JSON.parse(llmOutput, (key, value, { source }) => {
  // An account ID with the wrong type — keep the original digits as a string
  if (key === 'accountId' && typeof value === 'number') return source;
  return value;
});

JSON.rawJSON for the round trip

The new JSON.rawJSON() factory lets you stringify a value back to its exact source form. Think of it as the inverse of the reviver's source access.

const big = JSON.rawJSON('12345678901234567');
JSON.stringify({ id: big });
// → '{"id":12345678901234567}'

// JSON.rawJSON validates the input — non-numeric strings throw
JSON.rawJSON('not-a-number');
// SyntaxError

The end-to-end shape is: parse with the reviver, manipulate as a JS value graph, then serialize. If any leaf was upgraded to a BigInt or wrapped in JSON.rawJSON, JSON.stringify emits the original digits verbatim.

What it doesn't fix

• Almost-JSON inputs. Source access is only handed to the reviver after a successful parse. If the LLM returned {name: 'Ada',} with unquoted keys and trailing commas, JSON.parse throws before your reviver runs. You still need a repair pass first — see JSON Fix or the LLM repair guide.
• String values. ctx.source for a string is the JSON-encoded form (with quotes and escapes), not the decoded characters. If you need the raw character data, use the parsed value — it's already decoded.
• Containers. Objects and arrays don't expose ctx.source. The reviver fires on each leaf during the post-order walk, not on the wrapping nodes.

Browser + runtime support

The proposal reached Stage 4 of TC39 and landed in Chrome 114, Safari 18.2, Firefox 128, and Node 22. Web Platform Status tagged it Baseline 2025 once all evergreens picked it up, which is the cue browser-based tools have been waiting for. For older Node runtimes there's a polyfill, but the reviver signature change means a polyfill is more about feature detection than a true backport.

A practical workflow

Here's the order to apply this to a real LLM repair pipeline.

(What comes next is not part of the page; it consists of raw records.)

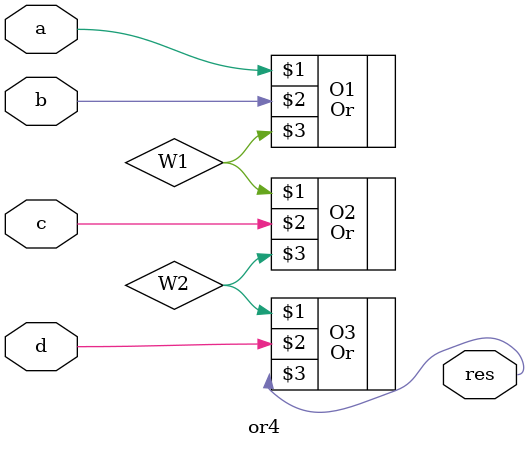
<source format=v>
module or4 (input a, b, c, d, output res);
    
    wire W1, W2;

    Or O1(a, b, W1);
    Or O2(W1, c, W2);
    Or O3(W2, d, res);

endmodule
</source>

1. Pass the LLM output through a repair step that handles fences, unquoted keys, single quotes, and trailing commas. Validate the cleaned text strictly — confirm it round-trips through JSON.parse before going further.
2. Use the source-access reviver on the cleaned text to rescue any precision-loss numbers, lock down value-type expectations, and flag values whose serialized form drifted from policy.
3. Hand the resulting graph to your app. When you need to send it back over the wire — to a downstream API or back to the model for follow-up — use JSON.stringify and any BigInts or JSON.rawJSON wrappers emit the original digits.

Source access doesn't replace the repair step — it makes the post-repair handling safer. Combined, you can take messy AI output and ship a typed, lossless graph downstream with native-speed parsing.